"On se retrouve face à une énigme à résoudre": comment "Berserk" se poursuit sans son auteur

Le rendez-vous a lieu dans une tour anonyme, comme il en existe des milliers à Tokyo. C'est ici, dans le secret d'un atelier avec une vue imprenable sur la région, que le studio Gaga travaille sur sa reprise de Berserk. Un chef-d'œuvre de dark fantasy laissé inachevé par son auteur Kentaro Miura, mort brutalement le 6 mai 2021 à l'âge de 54 ans d'une dissection aortique aiguë.

Sous la houlette du mangaka Koji Mori, à qui Kentaro Miura avait confié la fin de son histoire, les assistants du maître s'activent pour poursuivre cette œuvre foisonnante écoulée à plus de 50 millions d'exemplaires dans le monde (dont 5 millions en France). Désormais riche de 41 tomes, elle raconte les aventures du guerrier surpuissant Guts dans un univers désespéré ressemblant à notre Moyen-Âge.

Ce jour de novembre, le studio Gaga a invité BFMTV à discuter avec Koji Mori du 42e tome de Berserk, dont la traduction française sort ce mercredi 10 juillet. Le studio baigné de lumière est un mausolée de Kentaro Miura. Au milieu de la pièce principale, un petit autel rend hommage au dessinateur. Une photo en couleur, placée en évidence, le montre la mine soucieuse, coiffé d'un bonnet.
________________________________________
* [Tâches à accomplir]
- a) Selon l'article sur la reprise de Berserk, à quel mangaka Kentaro Miura avait-il confié la fin de son histoire ?
- b) Reprenez l'article sur la reprise de Berserk à la suite de sa dernière phrase.

* [Données extraites]
________________________________________
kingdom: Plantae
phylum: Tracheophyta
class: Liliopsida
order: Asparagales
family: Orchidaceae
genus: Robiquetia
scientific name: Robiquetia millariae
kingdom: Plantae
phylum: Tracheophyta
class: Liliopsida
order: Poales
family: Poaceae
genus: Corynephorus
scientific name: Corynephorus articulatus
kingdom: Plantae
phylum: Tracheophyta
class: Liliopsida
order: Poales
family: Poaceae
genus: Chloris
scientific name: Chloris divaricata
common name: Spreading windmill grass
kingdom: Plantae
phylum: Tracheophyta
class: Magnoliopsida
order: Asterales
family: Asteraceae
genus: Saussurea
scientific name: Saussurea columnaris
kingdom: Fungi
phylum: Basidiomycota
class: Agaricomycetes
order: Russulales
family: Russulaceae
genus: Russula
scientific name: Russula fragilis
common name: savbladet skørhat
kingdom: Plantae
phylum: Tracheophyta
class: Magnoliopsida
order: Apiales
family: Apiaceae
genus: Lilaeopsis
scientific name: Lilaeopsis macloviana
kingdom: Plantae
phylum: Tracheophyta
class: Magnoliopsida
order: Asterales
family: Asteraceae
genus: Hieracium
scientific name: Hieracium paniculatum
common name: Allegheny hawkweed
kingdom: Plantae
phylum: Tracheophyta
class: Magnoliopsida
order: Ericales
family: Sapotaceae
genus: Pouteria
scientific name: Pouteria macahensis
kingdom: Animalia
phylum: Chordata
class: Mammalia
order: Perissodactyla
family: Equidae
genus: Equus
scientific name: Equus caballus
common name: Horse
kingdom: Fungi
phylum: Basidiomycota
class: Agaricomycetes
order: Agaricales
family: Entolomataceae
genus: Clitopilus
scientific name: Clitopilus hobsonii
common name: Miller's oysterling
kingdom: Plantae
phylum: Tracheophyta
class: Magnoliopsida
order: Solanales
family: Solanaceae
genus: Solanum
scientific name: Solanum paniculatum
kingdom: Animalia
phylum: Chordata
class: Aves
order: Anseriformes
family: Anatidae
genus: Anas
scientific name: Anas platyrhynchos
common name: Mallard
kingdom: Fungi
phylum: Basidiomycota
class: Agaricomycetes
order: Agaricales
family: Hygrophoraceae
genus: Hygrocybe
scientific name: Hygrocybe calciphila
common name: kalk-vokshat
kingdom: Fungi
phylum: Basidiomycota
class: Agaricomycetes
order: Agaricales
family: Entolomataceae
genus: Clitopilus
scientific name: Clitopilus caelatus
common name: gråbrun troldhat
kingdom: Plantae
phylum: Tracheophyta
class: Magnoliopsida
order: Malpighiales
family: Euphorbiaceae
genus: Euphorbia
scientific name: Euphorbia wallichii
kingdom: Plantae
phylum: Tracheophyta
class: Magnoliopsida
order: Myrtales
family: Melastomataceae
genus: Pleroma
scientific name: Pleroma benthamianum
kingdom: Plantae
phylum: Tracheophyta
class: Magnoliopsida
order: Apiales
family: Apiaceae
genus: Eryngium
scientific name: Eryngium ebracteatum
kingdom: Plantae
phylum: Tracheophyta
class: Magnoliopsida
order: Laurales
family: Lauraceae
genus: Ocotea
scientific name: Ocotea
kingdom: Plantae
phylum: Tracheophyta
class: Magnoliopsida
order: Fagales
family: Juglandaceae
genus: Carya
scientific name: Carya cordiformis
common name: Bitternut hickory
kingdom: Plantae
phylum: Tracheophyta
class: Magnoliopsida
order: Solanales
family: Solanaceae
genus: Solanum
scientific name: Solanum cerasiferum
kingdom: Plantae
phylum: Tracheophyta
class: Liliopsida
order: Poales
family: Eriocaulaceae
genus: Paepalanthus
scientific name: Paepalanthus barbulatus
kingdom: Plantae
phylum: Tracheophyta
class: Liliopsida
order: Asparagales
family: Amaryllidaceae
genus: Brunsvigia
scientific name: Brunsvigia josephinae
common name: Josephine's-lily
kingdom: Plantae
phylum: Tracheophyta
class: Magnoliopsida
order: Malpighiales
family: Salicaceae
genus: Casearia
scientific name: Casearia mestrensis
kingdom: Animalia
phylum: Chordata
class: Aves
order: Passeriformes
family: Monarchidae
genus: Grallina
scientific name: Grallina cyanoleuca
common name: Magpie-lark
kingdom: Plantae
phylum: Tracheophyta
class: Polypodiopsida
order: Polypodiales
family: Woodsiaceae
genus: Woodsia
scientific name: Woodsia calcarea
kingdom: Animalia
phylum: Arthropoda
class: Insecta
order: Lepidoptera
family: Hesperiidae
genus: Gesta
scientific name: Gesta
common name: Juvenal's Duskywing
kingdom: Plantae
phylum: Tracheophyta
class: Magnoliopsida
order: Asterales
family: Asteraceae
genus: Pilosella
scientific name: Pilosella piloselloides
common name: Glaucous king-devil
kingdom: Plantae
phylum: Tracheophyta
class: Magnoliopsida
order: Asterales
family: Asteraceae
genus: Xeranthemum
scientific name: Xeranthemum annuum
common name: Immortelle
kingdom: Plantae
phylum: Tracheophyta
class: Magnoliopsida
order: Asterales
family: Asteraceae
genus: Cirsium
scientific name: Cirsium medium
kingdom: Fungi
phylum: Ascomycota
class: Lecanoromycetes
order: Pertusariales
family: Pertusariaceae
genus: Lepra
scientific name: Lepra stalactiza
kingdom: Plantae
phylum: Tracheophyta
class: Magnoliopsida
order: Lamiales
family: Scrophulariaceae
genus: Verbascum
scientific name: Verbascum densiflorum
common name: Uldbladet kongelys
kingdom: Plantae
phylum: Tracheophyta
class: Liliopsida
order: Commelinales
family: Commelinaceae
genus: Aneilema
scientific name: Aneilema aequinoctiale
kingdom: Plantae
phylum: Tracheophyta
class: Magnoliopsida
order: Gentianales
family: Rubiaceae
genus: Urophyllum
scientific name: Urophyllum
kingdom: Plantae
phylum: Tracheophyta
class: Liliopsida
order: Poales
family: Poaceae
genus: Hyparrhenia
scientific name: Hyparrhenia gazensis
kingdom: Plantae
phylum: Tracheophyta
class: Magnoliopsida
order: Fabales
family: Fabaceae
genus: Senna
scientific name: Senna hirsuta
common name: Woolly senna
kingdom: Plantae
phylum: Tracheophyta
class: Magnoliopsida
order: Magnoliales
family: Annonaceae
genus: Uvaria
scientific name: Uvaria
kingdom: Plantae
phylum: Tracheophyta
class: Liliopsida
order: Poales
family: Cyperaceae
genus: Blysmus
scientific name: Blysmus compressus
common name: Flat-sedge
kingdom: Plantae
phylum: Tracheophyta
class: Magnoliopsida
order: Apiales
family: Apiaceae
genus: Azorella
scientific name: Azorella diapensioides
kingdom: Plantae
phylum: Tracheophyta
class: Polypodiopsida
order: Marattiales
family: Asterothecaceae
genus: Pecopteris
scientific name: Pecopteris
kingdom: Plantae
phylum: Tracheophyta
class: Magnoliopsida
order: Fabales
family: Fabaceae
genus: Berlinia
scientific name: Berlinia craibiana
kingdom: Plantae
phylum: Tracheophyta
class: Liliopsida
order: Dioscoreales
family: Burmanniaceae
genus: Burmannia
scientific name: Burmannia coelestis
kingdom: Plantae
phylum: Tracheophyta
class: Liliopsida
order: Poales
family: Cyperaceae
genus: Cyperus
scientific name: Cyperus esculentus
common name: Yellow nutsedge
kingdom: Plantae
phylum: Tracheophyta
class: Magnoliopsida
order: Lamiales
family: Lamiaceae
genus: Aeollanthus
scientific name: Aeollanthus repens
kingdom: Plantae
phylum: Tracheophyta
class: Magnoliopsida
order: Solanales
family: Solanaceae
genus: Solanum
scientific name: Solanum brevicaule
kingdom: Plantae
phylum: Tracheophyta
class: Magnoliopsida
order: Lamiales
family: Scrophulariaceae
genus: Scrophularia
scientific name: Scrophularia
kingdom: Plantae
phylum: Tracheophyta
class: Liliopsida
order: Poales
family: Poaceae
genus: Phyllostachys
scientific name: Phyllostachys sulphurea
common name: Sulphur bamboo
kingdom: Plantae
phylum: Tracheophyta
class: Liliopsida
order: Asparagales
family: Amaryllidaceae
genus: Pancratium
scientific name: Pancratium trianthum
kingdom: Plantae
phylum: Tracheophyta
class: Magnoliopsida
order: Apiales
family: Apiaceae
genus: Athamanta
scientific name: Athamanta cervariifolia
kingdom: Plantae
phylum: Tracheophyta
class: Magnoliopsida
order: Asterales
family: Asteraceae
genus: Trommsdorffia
________________________________________
* [Résultats des tâches]
- a) À Koji Mori.

- b)
Collection de figurines

Dans les bibliothèques rien n'a été touché depuis sa mort. Ni sa collection de figurines inspirées des univers de Berserk, Robocop, Terminator et Kamen Rider, un super-héros très populaire au Japon. Ni les rayonnages débordant d'ouvrages consacrés aux jeux vidéo et aux films d'animation, de Street Fighter au Bossu de Notre-Dame en passant par Nausicaä de la Vallée du Vent de Hayao Miyazaki.

Des beaux livres sur l'artiste suisse Hans Giger, qui a conçu le xénomorphe d'Alien, et le dessinateur japonais Katsuhiro Otomo, le créateur d'Akira, côtoient des éditions françaises de Paolo Serpieri, maître italien de l’érotisme. Une impressionnante collection à la hauteur de la culture graphique de ce dessinateur, influencé autant par la peinture classique (Goya, Bosch) que par les gravures du XIXe siècle (Gustave Doré).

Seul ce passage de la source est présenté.